Union Berlin (52 %) behauptet sich solide im Mittelfeld und liegt knapp vor dem Lokalrivalen Hertha BSC (51 %). Der 1. FC Kaiserslautern (53 %) überrascht positiv und wird trotz seiner Zweitklassigkeit über Mainz, Wolfsburg oder Hoffenheim (37 %) eingeordnet. Deutlich schlechter schneiden dagegen Mainz 05 (44 %) und der VfL Wolfsburg (43 %) teilen sich trotz Erstklassigkeit in dem Fan-Ranking die Abstiegsplätze – Vereine, die trotz Erstklassigkeit offenbar weniger Emotionen auslösen.

Aktuelle auf- und Absteiger decken sich mit den Fanwünschen

Während es die beiden aktuellen Bundesliga-Absteiger Kiel und Bochum nicht in die Wunsch-Bundesliga der Fans geschafft haben, sind die Traditionsvereine des 1. FC Köln und des HSV ganz klar dabei. Da hat der Fußballgott ein glückliches Händchen gehabt. In der kommenden Saison wird also wieder einen vergleichsweise hohen Anteil an Klubs haben, die sich die Fußballfans auch wirklich in der ersten Liga wünschen. Da hat der Fußballgott ein glückliches Händchen gehabt.

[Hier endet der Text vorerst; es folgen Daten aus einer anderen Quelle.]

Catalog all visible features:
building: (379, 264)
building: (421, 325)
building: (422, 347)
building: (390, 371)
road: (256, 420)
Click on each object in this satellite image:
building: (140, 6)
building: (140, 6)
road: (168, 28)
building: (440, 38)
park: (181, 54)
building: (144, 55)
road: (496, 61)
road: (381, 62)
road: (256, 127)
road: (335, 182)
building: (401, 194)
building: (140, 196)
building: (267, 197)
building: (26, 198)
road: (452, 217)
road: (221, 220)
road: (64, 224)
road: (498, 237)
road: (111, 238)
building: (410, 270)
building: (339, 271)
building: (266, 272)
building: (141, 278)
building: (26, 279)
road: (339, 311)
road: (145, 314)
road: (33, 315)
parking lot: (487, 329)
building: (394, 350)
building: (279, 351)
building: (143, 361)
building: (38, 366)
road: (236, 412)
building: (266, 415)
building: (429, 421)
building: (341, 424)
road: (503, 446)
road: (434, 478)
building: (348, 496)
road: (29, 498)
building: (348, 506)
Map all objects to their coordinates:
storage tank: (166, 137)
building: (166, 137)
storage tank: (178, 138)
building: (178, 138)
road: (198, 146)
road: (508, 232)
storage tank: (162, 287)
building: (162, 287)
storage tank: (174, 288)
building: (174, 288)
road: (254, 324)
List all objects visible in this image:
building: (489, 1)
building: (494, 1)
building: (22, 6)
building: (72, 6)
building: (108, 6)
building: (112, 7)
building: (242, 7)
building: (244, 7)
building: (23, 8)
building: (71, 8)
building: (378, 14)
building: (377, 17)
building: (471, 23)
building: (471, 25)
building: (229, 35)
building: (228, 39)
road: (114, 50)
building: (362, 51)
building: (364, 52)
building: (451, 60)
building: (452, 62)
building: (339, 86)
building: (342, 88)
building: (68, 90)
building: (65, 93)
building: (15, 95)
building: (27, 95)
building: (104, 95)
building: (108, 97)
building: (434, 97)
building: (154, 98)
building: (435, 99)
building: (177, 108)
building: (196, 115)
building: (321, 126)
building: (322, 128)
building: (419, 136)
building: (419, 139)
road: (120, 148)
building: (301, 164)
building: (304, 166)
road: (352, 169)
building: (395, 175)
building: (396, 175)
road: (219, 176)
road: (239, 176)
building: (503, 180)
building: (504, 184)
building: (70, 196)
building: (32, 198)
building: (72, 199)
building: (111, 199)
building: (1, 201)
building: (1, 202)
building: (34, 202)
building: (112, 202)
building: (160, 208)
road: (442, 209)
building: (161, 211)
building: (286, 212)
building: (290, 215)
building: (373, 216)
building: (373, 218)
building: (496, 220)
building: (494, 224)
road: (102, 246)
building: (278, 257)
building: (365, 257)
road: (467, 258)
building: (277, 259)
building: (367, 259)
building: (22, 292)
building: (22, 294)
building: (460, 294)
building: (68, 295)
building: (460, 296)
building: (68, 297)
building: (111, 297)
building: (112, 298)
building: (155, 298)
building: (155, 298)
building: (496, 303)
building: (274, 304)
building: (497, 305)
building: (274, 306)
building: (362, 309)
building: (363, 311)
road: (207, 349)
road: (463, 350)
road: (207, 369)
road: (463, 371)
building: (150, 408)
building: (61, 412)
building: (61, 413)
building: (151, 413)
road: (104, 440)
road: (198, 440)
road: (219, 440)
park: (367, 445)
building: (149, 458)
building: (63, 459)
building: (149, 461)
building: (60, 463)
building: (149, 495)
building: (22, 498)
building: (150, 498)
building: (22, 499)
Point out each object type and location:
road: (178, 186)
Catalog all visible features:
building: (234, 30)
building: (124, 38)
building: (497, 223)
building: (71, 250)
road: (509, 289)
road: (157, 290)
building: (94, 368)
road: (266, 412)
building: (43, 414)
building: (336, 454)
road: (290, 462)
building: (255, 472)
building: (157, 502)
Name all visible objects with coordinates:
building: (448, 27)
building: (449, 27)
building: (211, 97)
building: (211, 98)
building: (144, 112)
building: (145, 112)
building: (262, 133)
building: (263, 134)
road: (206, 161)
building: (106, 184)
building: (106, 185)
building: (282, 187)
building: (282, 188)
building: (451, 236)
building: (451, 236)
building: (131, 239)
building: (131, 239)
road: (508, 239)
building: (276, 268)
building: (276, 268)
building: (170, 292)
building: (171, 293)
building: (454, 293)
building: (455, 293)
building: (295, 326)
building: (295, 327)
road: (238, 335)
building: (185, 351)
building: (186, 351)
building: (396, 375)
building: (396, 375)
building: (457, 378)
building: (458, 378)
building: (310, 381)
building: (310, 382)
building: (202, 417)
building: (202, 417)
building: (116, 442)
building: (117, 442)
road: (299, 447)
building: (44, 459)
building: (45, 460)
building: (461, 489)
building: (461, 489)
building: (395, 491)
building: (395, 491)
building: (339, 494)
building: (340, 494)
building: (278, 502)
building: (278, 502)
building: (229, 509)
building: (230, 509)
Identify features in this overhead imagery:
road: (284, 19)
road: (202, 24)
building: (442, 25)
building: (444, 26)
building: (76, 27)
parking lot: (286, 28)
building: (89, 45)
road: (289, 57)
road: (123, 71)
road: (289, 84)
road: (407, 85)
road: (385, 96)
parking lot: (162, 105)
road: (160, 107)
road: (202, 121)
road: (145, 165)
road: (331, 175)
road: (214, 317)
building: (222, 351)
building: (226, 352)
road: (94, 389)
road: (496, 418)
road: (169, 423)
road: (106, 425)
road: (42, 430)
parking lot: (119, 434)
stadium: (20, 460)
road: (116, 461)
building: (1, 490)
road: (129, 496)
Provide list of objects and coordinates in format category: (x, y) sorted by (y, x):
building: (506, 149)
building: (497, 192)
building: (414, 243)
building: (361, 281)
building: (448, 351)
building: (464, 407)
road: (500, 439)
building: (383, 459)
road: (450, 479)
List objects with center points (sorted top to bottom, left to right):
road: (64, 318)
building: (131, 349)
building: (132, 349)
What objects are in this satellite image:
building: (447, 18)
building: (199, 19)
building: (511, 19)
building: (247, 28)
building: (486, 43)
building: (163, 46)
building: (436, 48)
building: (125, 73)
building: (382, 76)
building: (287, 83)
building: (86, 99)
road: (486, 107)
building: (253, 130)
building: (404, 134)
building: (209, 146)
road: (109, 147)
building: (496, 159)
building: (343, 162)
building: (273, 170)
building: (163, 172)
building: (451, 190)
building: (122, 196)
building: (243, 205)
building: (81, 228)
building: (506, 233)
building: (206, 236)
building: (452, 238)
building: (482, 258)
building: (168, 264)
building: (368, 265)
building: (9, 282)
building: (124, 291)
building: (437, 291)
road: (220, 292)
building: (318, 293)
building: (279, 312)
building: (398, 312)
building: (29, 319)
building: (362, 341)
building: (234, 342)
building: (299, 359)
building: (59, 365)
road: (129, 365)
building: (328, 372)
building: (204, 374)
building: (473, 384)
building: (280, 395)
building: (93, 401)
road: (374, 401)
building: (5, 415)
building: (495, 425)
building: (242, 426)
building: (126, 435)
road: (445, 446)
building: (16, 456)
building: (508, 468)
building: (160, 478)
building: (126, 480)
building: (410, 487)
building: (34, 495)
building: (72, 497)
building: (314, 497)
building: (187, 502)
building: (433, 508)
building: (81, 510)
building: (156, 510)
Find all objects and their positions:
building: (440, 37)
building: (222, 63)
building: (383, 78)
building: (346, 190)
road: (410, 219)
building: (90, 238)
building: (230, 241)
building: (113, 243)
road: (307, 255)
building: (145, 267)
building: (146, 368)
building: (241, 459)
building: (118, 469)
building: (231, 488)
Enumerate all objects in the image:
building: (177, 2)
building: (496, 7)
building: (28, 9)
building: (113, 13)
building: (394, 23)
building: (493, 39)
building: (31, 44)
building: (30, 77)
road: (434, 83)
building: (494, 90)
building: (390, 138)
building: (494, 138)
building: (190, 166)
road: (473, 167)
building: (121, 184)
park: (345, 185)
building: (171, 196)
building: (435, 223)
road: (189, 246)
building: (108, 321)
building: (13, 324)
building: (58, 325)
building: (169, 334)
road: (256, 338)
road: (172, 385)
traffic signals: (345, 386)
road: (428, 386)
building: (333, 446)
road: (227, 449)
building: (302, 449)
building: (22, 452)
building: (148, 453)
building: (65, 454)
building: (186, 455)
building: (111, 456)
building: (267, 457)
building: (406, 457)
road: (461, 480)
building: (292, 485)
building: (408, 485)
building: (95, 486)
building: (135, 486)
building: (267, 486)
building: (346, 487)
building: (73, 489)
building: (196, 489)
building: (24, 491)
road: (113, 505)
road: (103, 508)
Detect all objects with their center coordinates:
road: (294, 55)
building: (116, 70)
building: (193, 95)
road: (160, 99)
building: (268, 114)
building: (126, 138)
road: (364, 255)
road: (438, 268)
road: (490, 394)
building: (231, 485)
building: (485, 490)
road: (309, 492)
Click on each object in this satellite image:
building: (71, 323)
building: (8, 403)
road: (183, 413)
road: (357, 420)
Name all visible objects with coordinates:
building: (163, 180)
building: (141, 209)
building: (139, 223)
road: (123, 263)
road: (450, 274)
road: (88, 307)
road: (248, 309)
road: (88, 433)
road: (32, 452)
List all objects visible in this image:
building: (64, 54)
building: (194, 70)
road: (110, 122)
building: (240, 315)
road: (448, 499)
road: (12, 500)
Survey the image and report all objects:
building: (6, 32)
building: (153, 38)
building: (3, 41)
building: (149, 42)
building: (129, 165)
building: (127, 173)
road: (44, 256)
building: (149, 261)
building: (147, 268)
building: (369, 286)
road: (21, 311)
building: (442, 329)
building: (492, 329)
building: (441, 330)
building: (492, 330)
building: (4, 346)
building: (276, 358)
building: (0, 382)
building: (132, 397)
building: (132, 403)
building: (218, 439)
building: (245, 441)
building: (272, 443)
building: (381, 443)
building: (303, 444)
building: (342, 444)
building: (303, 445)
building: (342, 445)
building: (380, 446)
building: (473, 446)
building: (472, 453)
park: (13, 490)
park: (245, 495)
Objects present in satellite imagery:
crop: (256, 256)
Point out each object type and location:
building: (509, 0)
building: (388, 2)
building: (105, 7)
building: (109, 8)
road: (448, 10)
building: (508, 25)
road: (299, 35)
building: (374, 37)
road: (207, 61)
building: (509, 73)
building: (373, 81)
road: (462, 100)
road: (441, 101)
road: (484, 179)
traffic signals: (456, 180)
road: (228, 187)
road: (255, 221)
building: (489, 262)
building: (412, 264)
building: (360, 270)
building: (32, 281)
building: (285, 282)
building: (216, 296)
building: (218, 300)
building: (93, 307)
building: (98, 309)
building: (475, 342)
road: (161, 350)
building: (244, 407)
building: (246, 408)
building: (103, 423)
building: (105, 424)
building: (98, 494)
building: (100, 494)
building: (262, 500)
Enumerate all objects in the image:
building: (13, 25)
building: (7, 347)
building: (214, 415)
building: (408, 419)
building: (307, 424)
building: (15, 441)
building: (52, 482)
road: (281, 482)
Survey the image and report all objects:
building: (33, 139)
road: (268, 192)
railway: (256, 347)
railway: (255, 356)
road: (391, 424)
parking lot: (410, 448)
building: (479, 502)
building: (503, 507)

Klare Außenseiter: Wen vermisst kaum jemand?

Das Tabellenende ist ebenso deutlich: Der insolvente KFC Uerdingen (5 %), Preußen Münster (7 %) oder die SpVgg Unterhaching wurden kaum genannt. Auch aktuelle Zweit- oder Drittligisten wie Ingolstadt, Regensburg, Elversberg oder Osnabrück erreichen nur rund 10 % Zustimmung.

Was gab den Ausschlag? Und wer wählte wie?

Die Befragten gaben eine bunte Mischung an Begründungen für ihre Wahl. Ein Fan schrieb ganz klar: „Vereine ohne Geschichte haben in der Bundesliga nichts verloren.“ Ein anderer meinte „Finde, dass es eine interessante Mischung ist.“ Eine weitere Stimme war emotionaler: „Weil sie Fußball leben!“. Ein Blick in die unterschiedlichen Fangruppen zeigt, wie stark sich die Präferenzen unterscheiden. So erreichen Dresden und Leipzig im Osten deutlich höhere Werte als im Rest der Republik. Und im Norden liegt beispielsweise Werder vorn.

Fazit: Fußball ist mehr als Leistung

„Die Ergebnisse zeigen deutlich: Fußball funktioniert nicht rein rational. Für viele Fans zählen Geschichte, Emotion und Identifikation mindestens genauso wie Tabellenplätze“, erklärt Joachim Netz von MediaAnalyzer. Vereine wie der HSV oder Kaiserslautern beweisen, dass Traditionsclubs auch nach langer Unterklassigkeit nie vergessen werden. Selbst wenn sich nur noch die Senioren an die besten Zeiten des Vereins erinnern. Ob Kult, Krise oder Kommerz – die Bundesliga lebt nicht nur vom sportlichen Wettbewerb, sondern auch von der Leidenschaft der Fans.